Ist Aspirin giftig für Katzen?
Ja, Aspirin ist für Katzen giftig und gilt als stark giftig. Katzen bauen Acetylsalicylsäure nur sehr langsam ab, weil ihnen ein wichtiges Leberenzym fehlt. Dadurch reichert sich der Wirkstoff im Körper an und entfaltet schon in geringen Mengen eine schädigende Wirkung.

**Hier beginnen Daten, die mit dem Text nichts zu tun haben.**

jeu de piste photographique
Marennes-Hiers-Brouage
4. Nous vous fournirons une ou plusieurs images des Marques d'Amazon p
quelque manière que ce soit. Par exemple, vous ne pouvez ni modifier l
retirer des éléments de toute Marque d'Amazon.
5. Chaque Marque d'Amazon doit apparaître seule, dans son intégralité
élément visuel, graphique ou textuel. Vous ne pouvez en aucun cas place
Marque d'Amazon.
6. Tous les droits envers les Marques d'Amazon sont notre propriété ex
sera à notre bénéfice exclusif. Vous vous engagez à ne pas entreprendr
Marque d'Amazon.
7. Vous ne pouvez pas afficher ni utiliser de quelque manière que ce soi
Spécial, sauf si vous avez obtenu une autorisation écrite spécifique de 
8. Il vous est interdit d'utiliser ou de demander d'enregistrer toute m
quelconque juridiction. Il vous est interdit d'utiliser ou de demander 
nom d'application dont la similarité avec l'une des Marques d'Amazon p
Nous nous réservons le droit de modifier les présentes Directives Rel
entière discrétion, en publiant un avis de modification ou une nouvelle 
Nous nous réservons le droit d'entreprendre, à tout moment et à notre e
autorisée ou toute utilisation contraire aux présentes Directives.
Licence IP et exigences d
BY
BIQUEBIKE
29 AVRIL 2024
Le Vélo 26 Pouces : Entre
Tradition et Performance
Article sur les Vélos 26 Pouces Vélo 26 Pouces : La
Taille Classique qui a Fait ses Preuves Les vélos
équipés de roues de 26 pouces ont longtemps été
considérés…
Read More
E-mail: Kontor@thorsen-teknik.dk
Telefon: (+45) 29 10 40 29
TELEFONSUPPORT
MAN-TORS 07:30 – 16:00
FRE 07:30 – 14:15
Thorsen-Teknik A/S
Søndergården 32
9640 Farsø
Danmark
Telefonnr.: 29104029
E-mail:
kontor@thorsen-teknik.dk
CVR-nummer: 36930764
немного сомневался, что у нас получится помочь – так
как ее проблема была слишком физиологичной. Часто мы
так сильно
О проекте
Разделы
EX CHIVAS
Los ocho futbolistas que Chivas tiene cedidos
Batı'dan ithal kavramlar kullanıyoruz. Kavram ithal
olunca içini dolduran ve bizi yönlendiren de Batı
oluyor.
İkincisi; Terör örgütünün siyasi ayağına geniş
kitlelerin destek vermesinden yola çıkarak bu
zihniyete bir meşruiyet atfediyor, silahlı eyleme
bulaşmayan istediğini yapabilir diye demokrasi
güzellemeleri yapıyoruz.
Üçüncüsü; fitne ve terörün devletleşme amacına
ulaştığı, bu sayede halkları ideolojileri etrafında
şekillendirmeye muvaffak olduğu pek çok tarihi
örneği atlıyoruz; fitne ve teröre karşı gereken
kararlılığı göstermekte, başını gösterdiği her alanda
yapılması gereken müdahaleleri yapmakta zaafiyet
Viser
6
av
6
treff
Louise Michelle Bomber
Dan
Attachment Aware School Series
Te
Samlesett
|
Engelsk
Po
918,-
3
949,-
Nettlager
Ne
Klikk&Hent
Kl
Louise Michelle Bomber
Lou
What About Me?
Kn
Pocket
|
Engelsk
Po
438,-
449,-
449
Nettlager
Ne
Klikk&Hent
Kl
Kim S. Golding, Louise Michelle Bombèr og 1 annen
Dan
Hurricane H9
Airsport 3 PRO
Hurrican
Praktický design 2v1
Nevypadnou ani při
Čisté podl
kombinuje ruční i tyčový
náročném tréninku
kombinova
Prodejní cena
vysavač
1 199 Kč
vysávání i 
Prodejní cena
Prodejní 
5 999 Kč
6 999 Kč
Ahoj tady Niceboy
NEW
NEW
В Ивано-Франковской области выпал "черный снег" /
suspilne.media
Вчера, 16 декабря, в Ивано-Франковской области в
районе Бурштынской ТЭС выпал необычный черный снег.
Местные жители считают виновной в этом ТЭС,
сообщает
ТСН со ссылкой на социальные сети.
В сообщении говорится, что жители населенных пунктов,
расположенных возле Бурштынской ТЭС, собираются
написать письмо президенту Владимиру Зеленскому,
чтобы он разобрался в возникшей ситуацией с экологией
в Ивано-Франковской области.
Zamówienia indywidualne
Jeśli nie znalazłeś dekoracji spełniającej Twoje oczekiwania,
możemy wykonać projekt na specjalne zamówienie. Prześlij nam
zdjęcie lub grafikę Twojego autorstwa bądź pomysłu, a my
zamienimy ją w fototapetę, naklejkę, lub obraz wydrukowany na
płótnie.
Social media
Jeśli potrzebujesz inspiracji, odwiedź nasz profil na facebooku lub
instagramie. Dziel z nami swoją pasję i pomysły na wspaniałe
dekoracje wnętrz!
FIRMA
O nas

Warum ist Aspirin gefährlich?
Katzen können Acetylsalicylsäure über die sogenannte Glucuronidierung kaum verstoffwechseln. Der Wirkstoff bleibt deshalb deutlich länger im Blut als beim Menschen oder Hund. Er hemmt schützende Botenstoffe der Magenschleimhaut, reizt den Magen-Darm-Trakt und belastet bei wiederholter Gabe Nieren und Blutgerinnung.
Was sind die Symptome?
Falls deine Katze Aspirin aufgenommen hat, können je nach Menge unterschiedliche Beschwerden auftreten. Beobachte deiner Katze aufmerksam und achte besonders auf folgende Anzeichen:
- Erbrechen, teils mit Blut
- Appetitlosigkeit und Speicheln
- Schwäche und schneller Atem
- blasse oder bläuliche Schleimhäute
- Teerstuhl als Zeichen von Magenblutungen
- im schweren Verlauf Krämpfe
Wie stark die Symptome ausfallen, hängt von der aufgenommenen Menge, dem Zustand und der Größe deiner Katze ab. Manche Anzeichen zeigen sich erst mit zeitlicher Verzögerung, deshalb solltest du deiner Katze auch dann beobachten, wenn es zunächst gut wirkt.
Welche Menge ist kritisch?
Es gibt für Katzen keine sichere Hausdosis. Bereits Bruchteile einer üblichen Tablette können toxisch wirken, da sich der Stoff im Körper anhäuft. Verwahre Schmerzmittel immer außerhalb der Reichweite deiner Katze.

Worauf du sonst noch achten solltest
Viele Vergiftungen passieren, weil Halter menschliche Schmerzmittel gut meinen und ihrer Katze geben. Auch Kombipräparate gegen Erkältung enthalten oft Acetylsalicylsäure. Lass deine Katze niemals an heruntergefallenen Tabletten schnuppern und kläre Schmerzursachen immer tierärztlich ab, statt selbst zu dosieren.
Was tun bei Verdacht auf Vergiftung?
Bei Verdacht auf eine Vergiftung kontaktiere umgehend deinen Tierarzt oder informiere dich zur Vergiftung und zur Ersten Hilfe. Eine weitere Übersicht giftiger Stoffe findest du unter Giftig-Check. Wende dich im Notfall an die Giftnotrufzentrale:
- Österreich: +43 1 406 43 43
- Deutschland: 030 19240
Was bleibt für die Praxis
Aspirin ist für Katzen ernst zu nehmen und kein Mittel für die Eigenbehandlung. Wenn deine Katze Schmerzen hat, gibt es katzengerechte Präparate, die nur deine Tierärztin oder dein Tierarzt verordnen darf. Bei Verdacht auf Aufnahme zählt jede Stunde.